Here’s what Sens. Franken and Klobuchar are really thinking:

Franken hasn’t yet called for Shinseki’s resignation, but he is among those pressing for more information. “It’s outrageous and disgraceful if there has been a cover up of that, and a secret list. I think we need to get to the bottom of this, and people need to be held accountable,” Franken told KARE.

Similarly, Klobuchar wants to know more about what actually happened before passing judgment on Shinseki. “I’m a prosecutor. I like to see the evidence. And as much as we love the news, we can’t base everything on news reports. We actually have to look at the facts on the ground,” she explained.

Ms. Prosecutor, here’s some evidence to consider. The VA has the authority to send veterans to private hospitals if VA hospitals can’t treat patients quickly enough. Under Gen. Shinseki’s administration, that wasn’t done. That’s proof he didn’t use the options available to him.

That’s reason enough to terminate Gen. Shinseki.

As for Sen. Klobuchar’s statement that “we can’t base everything on news reports”, I’d tell her to pass that word along to President Obama and Jay Carney. Apparently, President Obama hasn’t gotten briefed by the Treasury Secretary about the IRS scanda. Apparently, he didn’t get briefed by Hillary Clinton about the Benghazi cover-up. Now, he apparently didn’t get briefed by Gen. Shinseki about the VA crisis.

After all, Jay Carney said that President Obama learned about those things through the news.

Sen. Franken, if you don’t know what happened, how can you say that what happened is “outrageous and disgraceful”? Also, Sen. Franken, you say “if this happened” as though we don’t have proof. Dr. Foote is a whistleblower who came forward and told Congress that they’re cooking the books. Since then, more people have stepped forward with their stories. How much more eyewitness testimony is required before we admit that these are verified facts?

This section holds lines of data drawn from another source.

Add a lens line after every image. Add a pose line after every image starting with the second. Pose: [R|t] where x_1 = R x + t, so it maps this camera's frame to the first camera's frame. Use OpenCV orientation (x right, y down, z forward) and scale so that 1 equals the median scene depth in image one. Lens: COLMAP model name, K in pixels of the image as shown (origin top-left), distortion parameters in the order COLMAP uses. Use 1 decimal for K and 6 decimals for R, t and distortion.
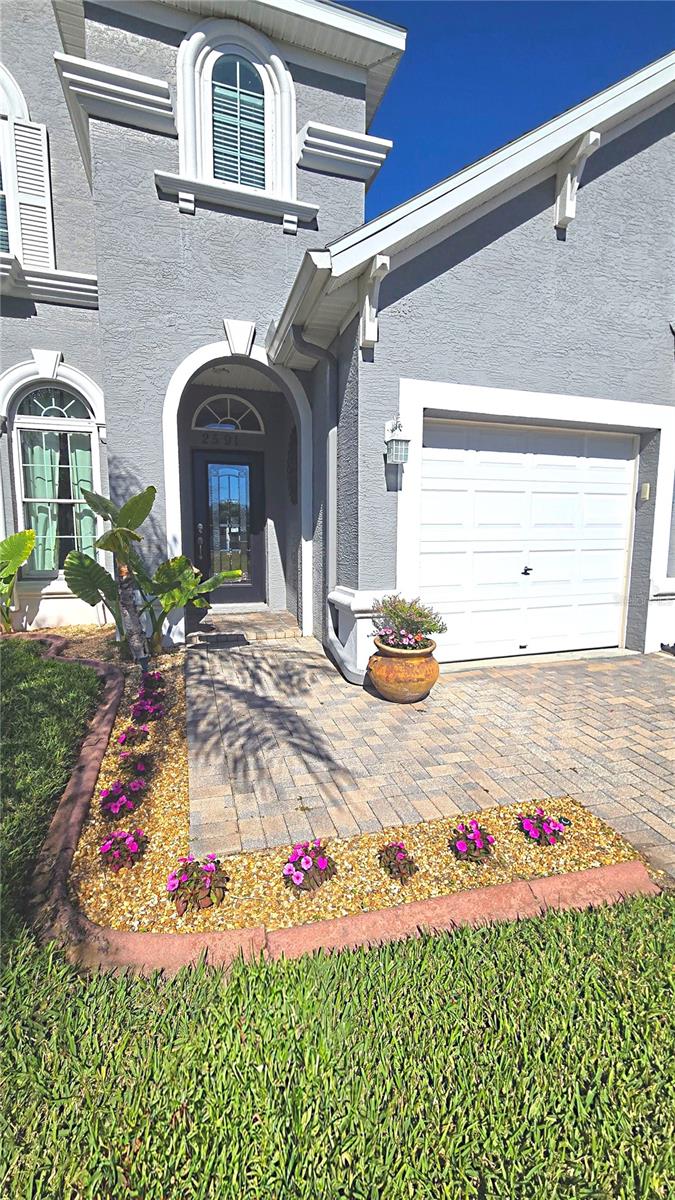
lens RADIAL K [[465.2, 0, 333.4], [0, 465.2, 595.1], [0, 0, 1]] dist [-0.001193, -0.000021]
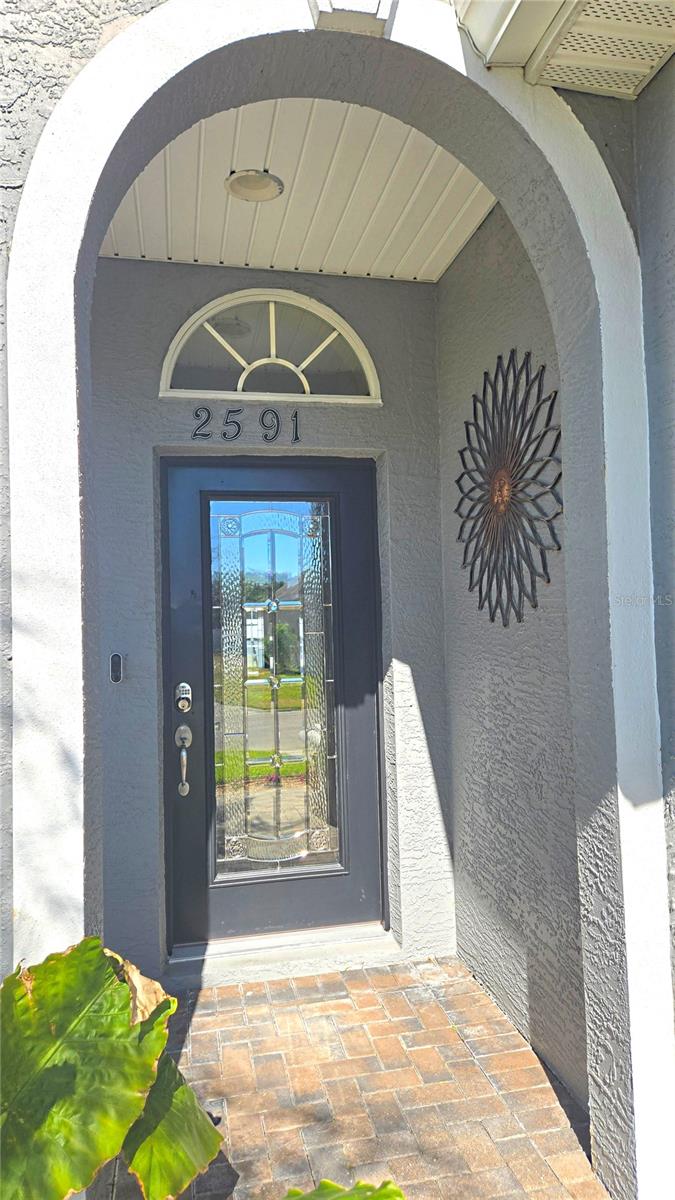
lens RADIAL K [[774.5, 0, 339.5], [0, 774.5, 601.4], [0, 0, 1]] dist [0.004492, 0.000964]
pose [[0.995408, -0.034829, -0.089166, -0.136701], [0.021078, 0.988346, -0.150757, -0.132876], [0.093377, 0.148185, 0.984541, 0.497852]]
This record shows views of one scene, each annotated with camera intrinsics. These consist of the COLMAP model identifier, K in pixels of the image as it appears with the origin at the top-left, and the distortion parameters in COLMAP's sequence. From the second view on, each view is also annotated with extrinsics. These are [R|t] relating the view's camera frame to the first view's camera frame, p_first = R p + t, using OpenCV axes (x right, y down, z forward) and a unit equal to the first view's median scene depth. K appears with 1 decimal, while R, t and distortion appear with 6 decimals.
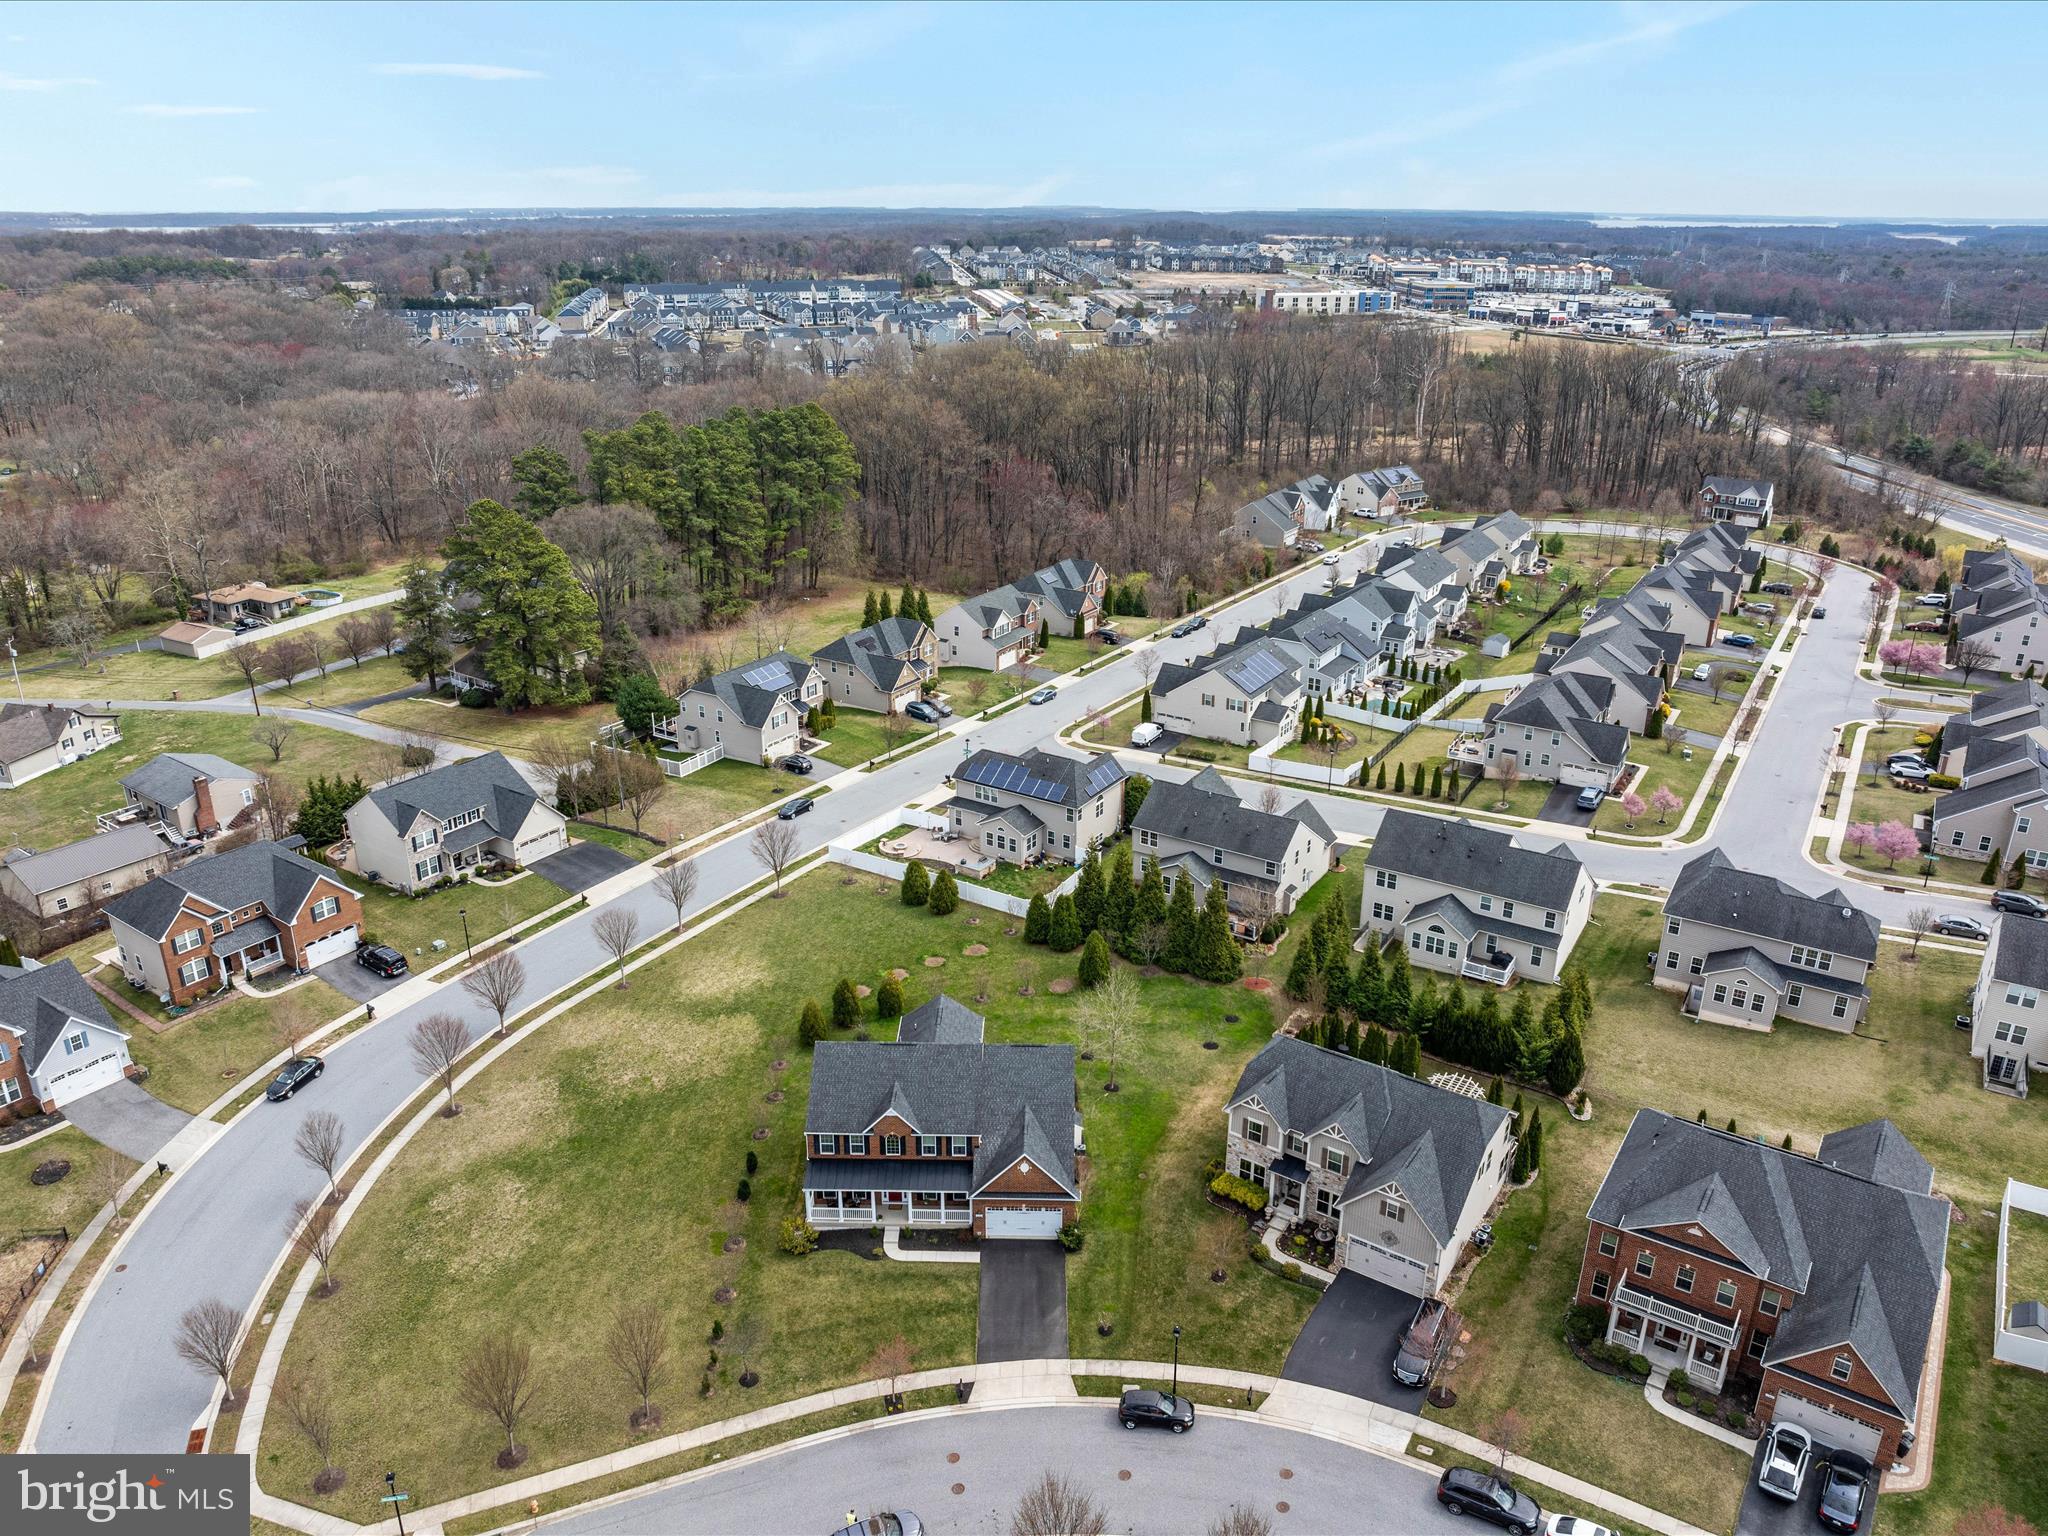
lens RADIAL K [[1443.8, 0, 1029.6], [0, 1443.8, 759.0], [0, 0, 1]] dist [-0.037032, 0.000303]
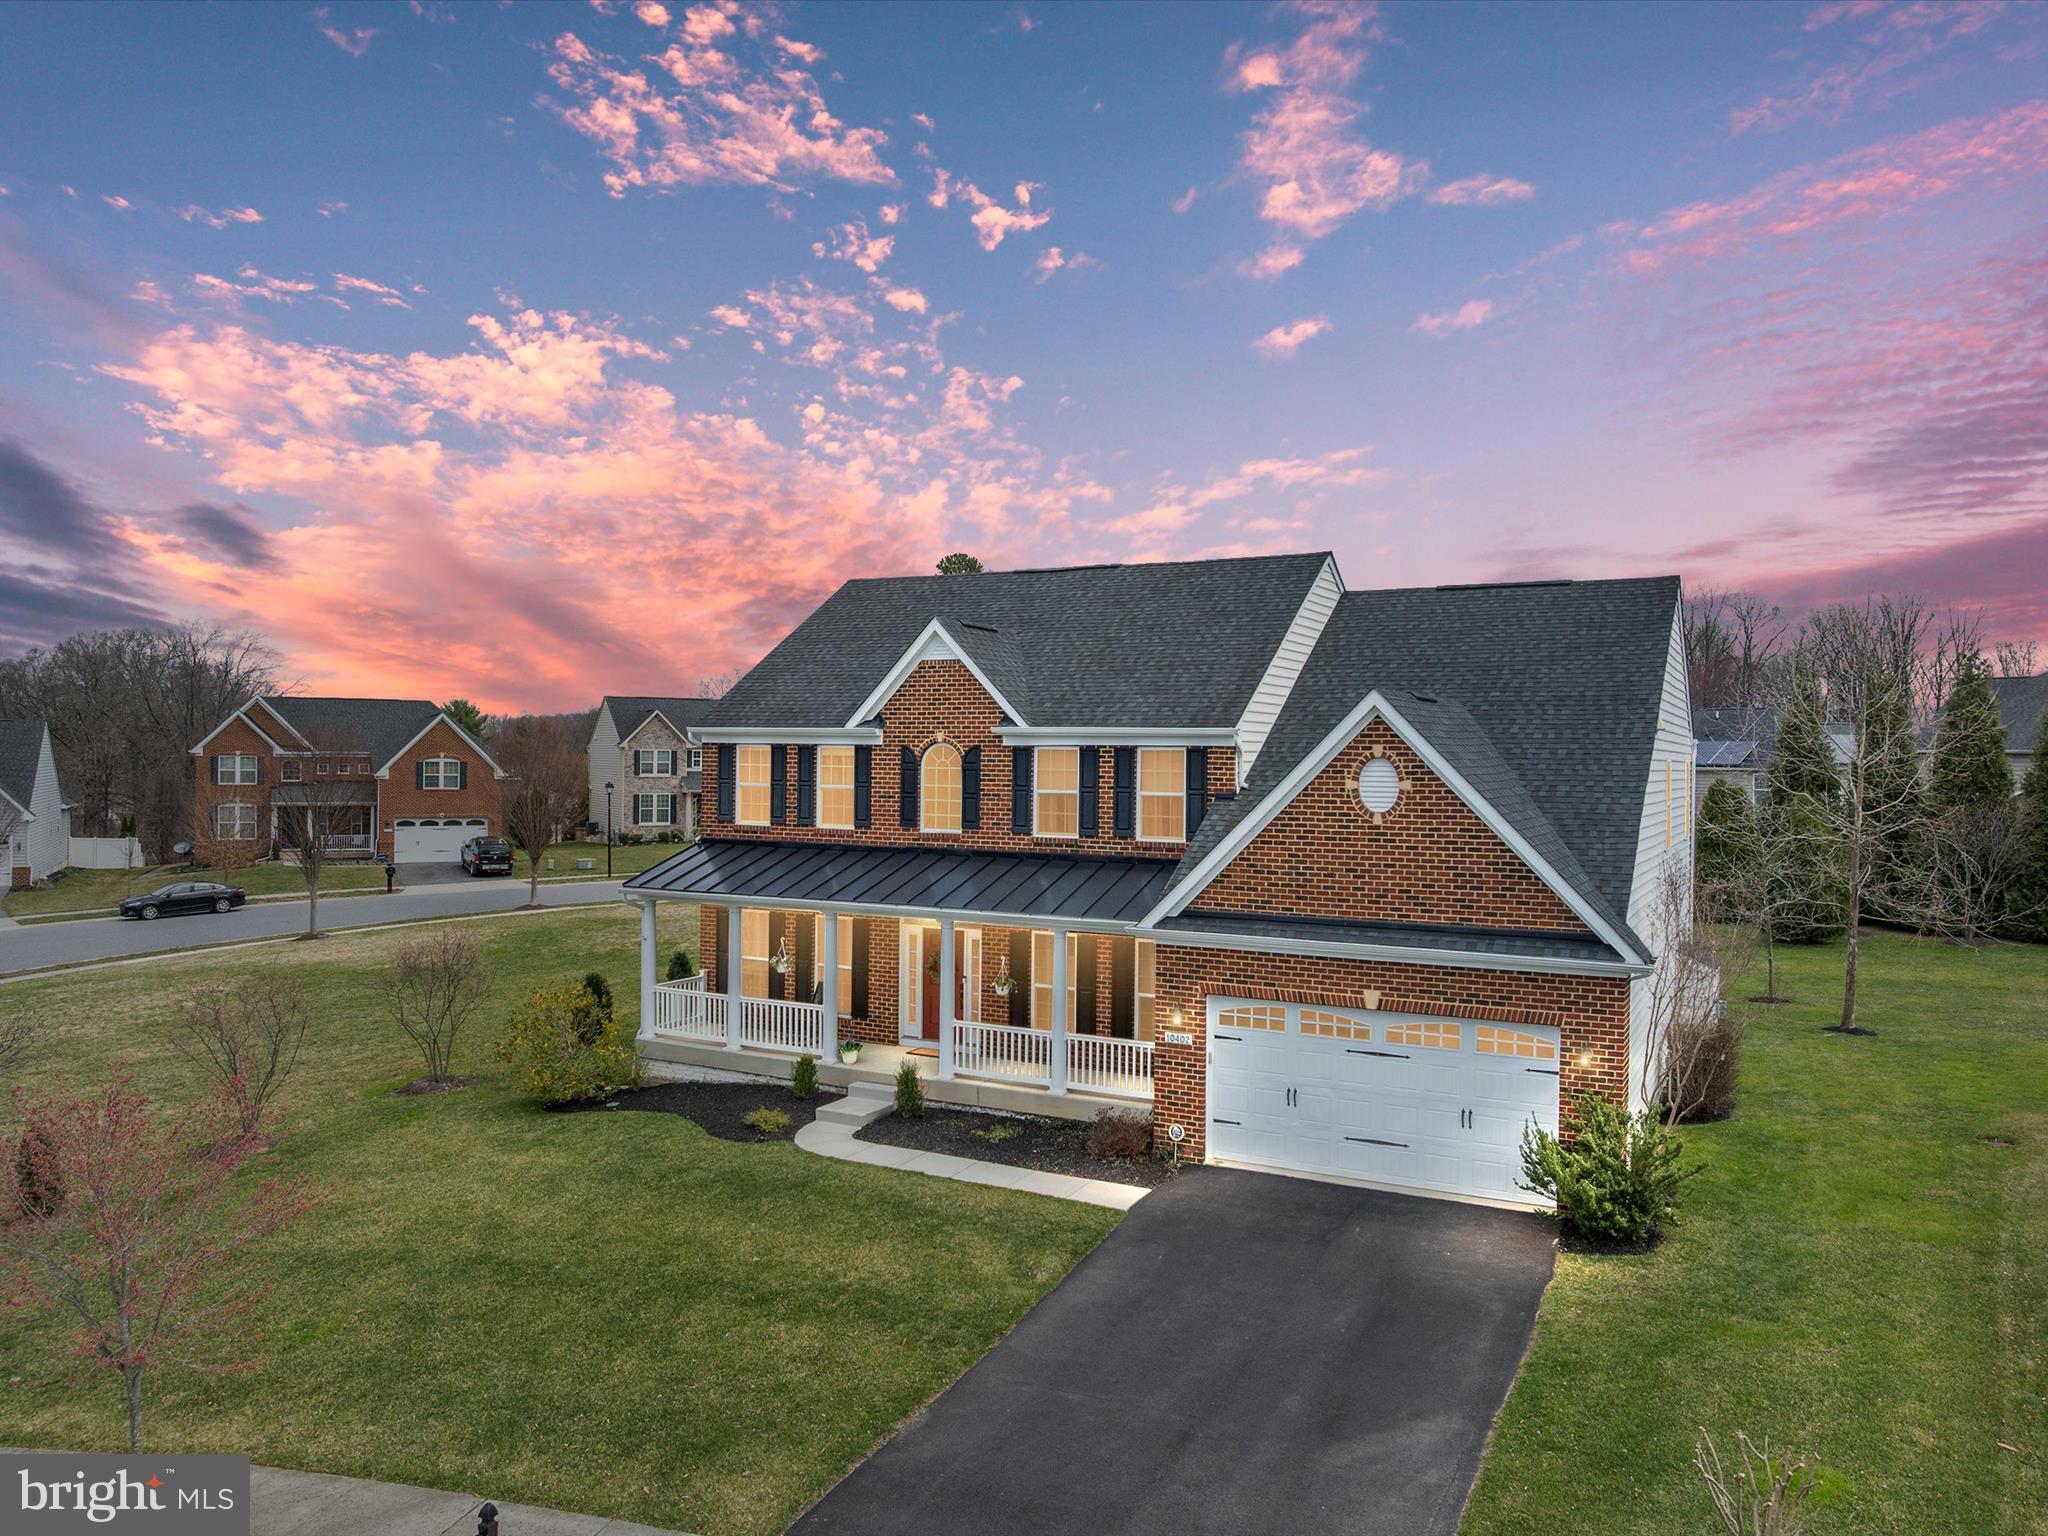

The truth is that Sen. Franken is trying to play this both ways. He’s expressing outrage while pretending that the allegations might not check out. Sen. Franken knows that the allegations have checked out. More than a dozen whistleblowers have stepped forward attesting to the VA’s practices.

It’s time for Sen. Franken and Sen. Klobuchar to admit that the federal government is terrible at providing health care. It’s time to change directions. It’s time to privatize the VA system.